The Sauce Is Everything
Gochujang is not just chili paste. It is a fermented product — six to twelve months of enzymatic magic where mold and bacteria break down glutinous rice into sugars and proteins into umami-rich amino acids. That single ingredient carries sweet, spicy, salty, and umami all at once. When you combine it with the bright, smoky heat of gochugaru flakes and the backbone of anchovy-kelp stock, you get a sauce with more depth than most things that take three hours to cook. The sugar and rice syrup round out the heat and give the sauce its iconic sticky, lacquered finish. If your tteokbokki sauce looks like it could be on a magazine cover, you did it right.

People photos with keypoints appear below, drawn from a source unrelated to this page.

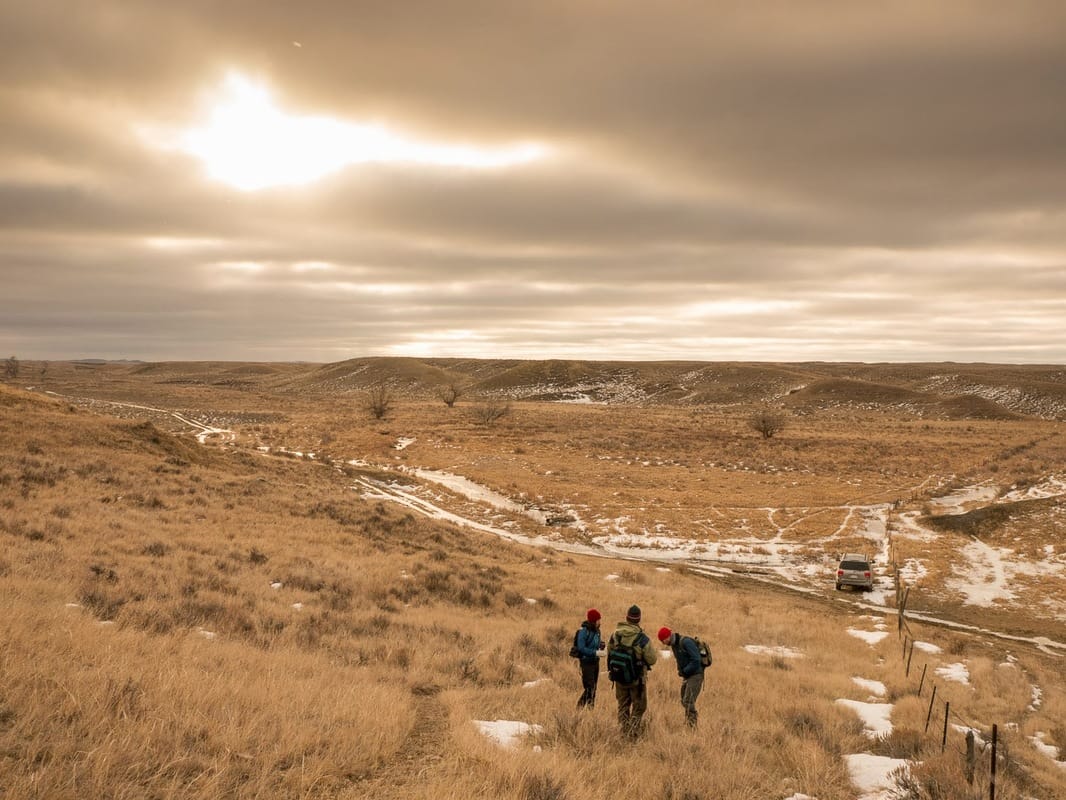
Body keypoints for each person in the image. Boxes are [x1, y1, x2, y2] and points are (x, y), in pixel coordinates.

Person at [607, 604, 658, 738]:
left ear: (626, 618)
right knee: (639, 707)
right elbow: (652, 659)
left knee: (623, 706)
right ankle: (633, 733)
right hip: (637, 680)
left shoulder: (615, 635)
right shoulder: (642, 639)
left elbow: (610, 652)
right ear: (639, 619)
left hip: (618, 676)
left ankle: (623, 733)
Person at [657, 626, 705, 727]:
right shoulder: (674, 645)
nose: (663, 643)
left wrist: (684, 671)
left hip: (696, 675)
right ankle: (689, 722)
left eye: (663, 640)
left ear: (667, 637)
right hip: (687, 676)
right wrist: (681, 672)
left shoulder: (686, 642)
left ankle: (692, 726)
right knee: (684, 699)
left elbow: (696, 660)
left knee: (688, 701)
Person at [575, 608, 604, 708]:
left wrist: (601, 645)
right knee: (589, 688)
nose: (600, 622)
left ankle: (590, 709)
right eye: (598, 620)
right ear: (593, 620)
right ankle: (579, 708)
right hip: (586, 663)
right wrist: (595, 652)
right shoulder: (584, 631)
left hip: (595, 662)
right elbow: (581, 648)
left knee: (593, 688)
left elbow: (595, 644)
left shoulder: (597, 631)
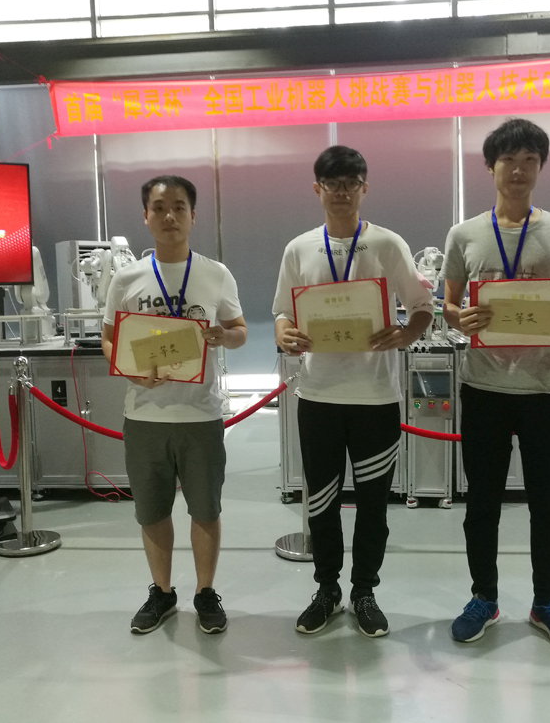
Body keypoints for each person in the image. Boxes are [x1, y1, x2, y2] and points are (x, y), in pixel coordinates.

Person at [440, 118, 550, 651]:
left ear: (540, 166)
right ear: (490, 166)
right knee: (481, 502)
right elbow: (449, 303)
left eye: (530, 159)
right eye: (509, 159)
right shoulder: (464, 235)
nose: (519, 169)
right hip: (483, 387)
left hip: (545, 388)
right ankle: (484, 597)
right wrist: (459, 318)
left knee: (548, 503)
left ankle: (546, 601)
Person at [273, 146, 433, 638]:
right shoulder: (299, 248)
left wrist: (405, 334)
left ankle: (364, 590)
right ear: (316, 188)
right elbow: (282, 312)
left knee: (372, 506)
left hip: (375, 398)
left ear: (365, 188)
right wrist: (284, 334)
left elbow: (423, 307)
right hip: (318, 397)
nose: (341, 192)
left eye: (351, 183)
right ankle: (327, 589)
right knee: (320, 504)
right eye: (332, 183)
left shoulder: (387, 244)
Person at [102, 176, 247, 635]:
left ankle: (205, 592)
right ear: (145, 216)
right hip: (144, 415)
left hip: (200, 413)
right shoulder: (126, 278)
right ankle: (162, 593)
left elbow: (240, 330)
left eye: (179, 207)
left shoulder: (215, 273)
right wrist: (130, 370)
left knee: (205, 509)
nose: (170, 216)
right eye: (160, 207)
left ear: (193, 216)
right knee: (152, 511)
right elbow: (108, 339)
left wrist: (224, 336)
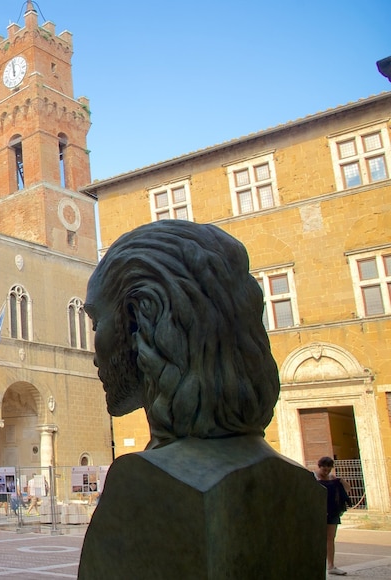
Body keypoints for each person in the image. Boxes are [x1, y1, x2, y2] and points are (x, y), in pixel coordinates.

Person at [78, 221, 327, 578]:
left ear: (137, 319)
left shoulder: (146, 483)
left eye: (95, 324)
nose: (94, 355)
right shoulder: (297, 481)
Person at [316, 457, 351, 576]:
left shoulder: (334, 480)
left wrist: (341, 481)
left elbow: (348, 489)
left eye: (329, 469)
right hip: (317, 512)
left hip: (332, 512)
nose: (326, 471)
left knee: (330, 538)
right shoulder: (313, 478)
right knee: (316, 539)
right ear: (319, 467)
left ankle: (331, 566)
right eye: (324, 469)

For a deeper dive into gochujang and how Korean fermented condiments work, Korean Bapsang has excellent breakdowns alongside several tteokbokki variations worth exploring.
Level It Up
Cheese Tteokbokki. This is the one that has taken over Seoul. In the last 2 minutes of cooking, scatter a cup of shredded mozzarella over the top, cover the pan, and let it melt into a stretchy, gooey blanket. The mild dairy fat tempers the spice and adds an absurd cheese pull. Every Korean fried chicken shop in the country serves a version of this now.
Seafood Tteokbokki. Swap the fish cake for a handful of raw shrimp and a few squid rings. Add them in the last 3 minutes so they cook through without turning rubbery. The seafood releases extra liquid, so reduce the stock to 1.5 cups to keep the sauce thick. This is closer to what you would find at a bunsik (Korean snack restaurant) near the coast.
Nuclear Spicy Challenge. For the heat seekers: double the gochugaru to 2 tablespoons, add a whole minced Thai bird chili, and stir in a tablespoon of gochujang at the very end for an extra raw-spice punch. Cut the sugar in half. This version is not for the faint-hearted. Korean variety shows regularly film celebrities attempting “buldak-level” tteokbokki — the kind that makes you sweat through your shirt. You have been warned.
Quick Questions
Where do I find Korean rice cakes?
Any Asian grocery store — H Mart, 99 Ranch, Lotte Plaza — carries them in the refrigerated or frozen section. Look for “garaetteok” on the package (the cylindrical type, not the flat sliced kind). Amazon and Weee ship them too. Refrigerated is best. Frozen works perfectly fine after a 10-minute soak in warm water.
My rice cakes are hard. What went wrong?
Either they did not soak long enough before cooking, they did not simmer long enough in the sauce, or you let them cool down. Frozen rice cakes need a full 10-minute warm water soak before they go into the pan. They need 8 to 10 minutes of simmering. And they need to be eaten right away. Cold tteokbokki is hard tteokbokki.
Can I make this vegetarian?
Totally. Skip the fish cake and the anchovy stock. Use vegetable broth or mushroom broth with a quarter teaspoon of MSG instead. Add sliced napa cabbage, shiitake mushrooms, or pan-fried tofu triangles for substance. Everything else stays the same.
Already love Korean flavors? Try our Korean Bibimbap Rice Bowl for a complete one-bowl meal. Our Gochujang Butter Pasta takes the same fermented chili paste in a completely different direction. And for a lighter side, the Crispy Sesame Tofu pairs well with tteokbokki as part of a Korean spread.
For nutritional data on rice products and fermented condiments, see the USDA FoodData Central database.
Nutritional estimates (roughly 410 calories, 78g carbs, 12g protein per serving) are based on USDA data and will vary by brand and portion size. This is not medical or dietary advice — talk to a healthcare professional if you have specific dietary needs or food allergies.